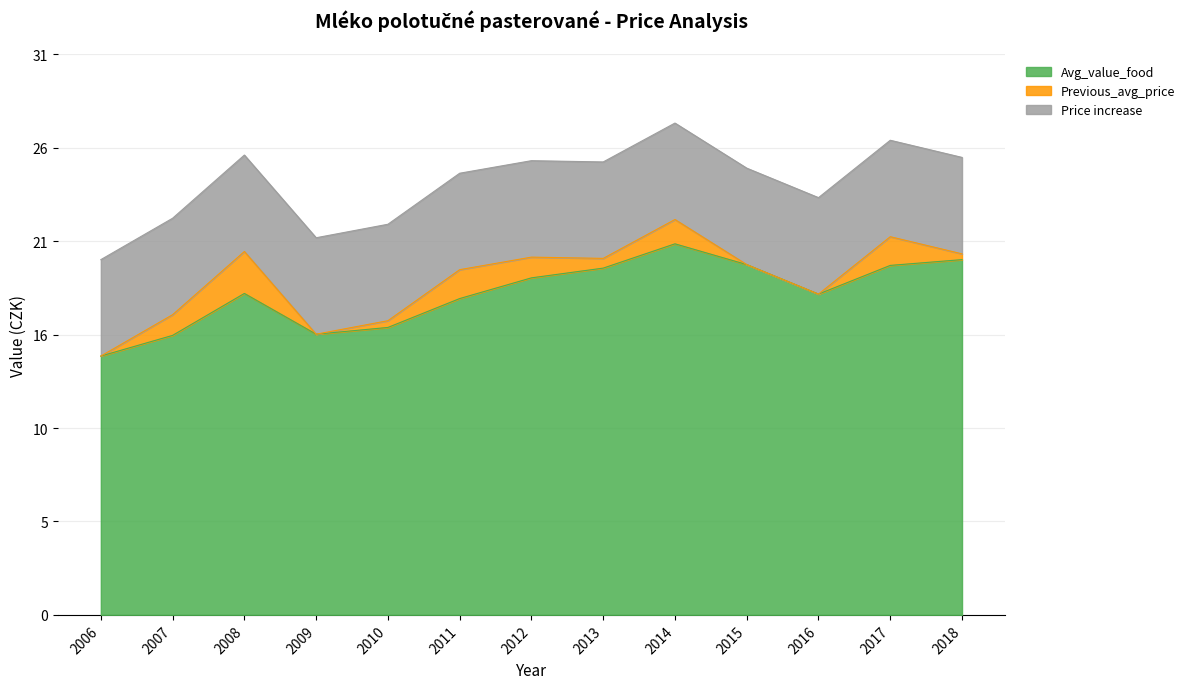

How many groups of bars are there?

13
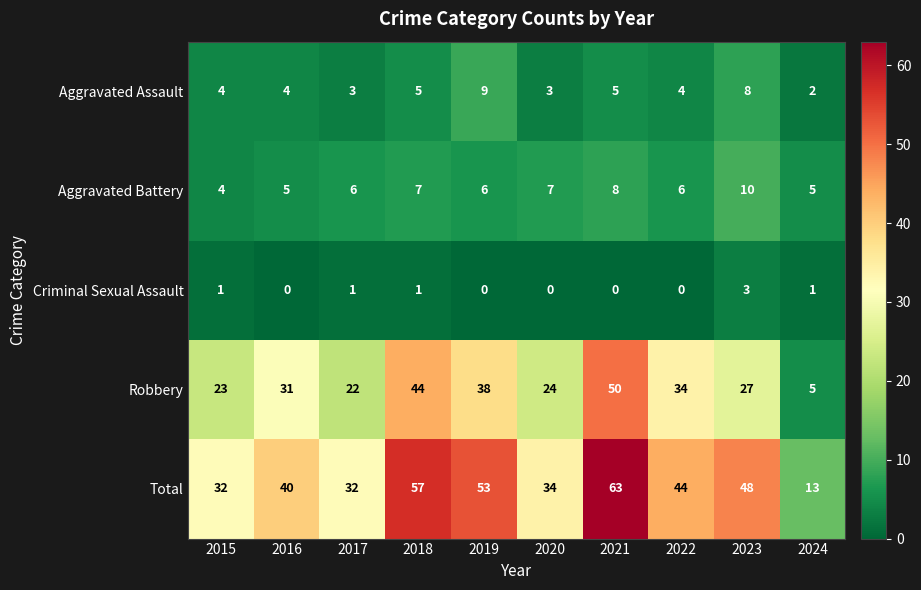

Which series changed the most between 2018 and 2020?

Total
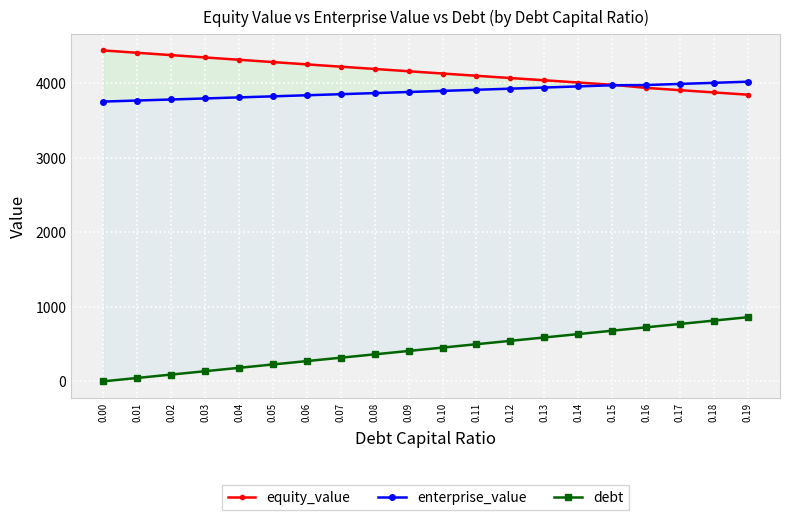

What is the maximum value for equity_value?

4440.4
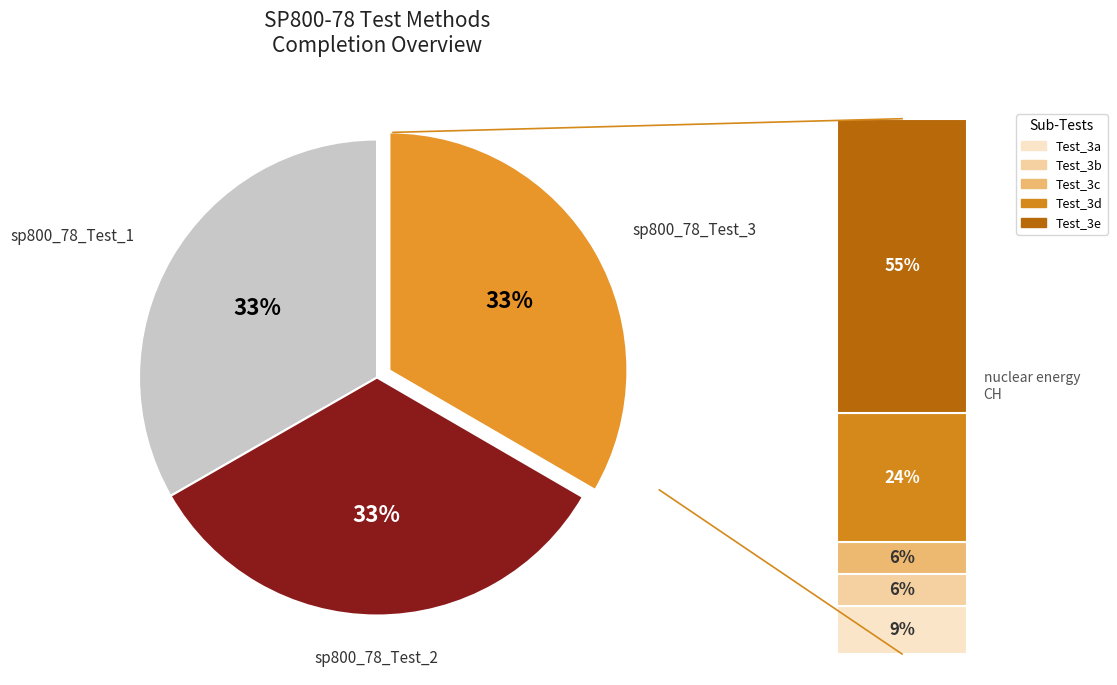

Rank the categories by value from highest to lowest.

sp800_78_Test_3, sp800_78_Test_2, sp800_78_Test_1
————————
# Your objective
Reproduce the lines above verbatim, omitting the pictures.

# Exercise solution
How many groups of bars are there?

13

Which series changed the most between 2018 and 2020?

Total

What is the maximum value for equity_value?

4440.4

Rank the categories by value from highest to lowest.

sp800_78_Test_3, sp800_78_Test_2, sp800_78_Test_1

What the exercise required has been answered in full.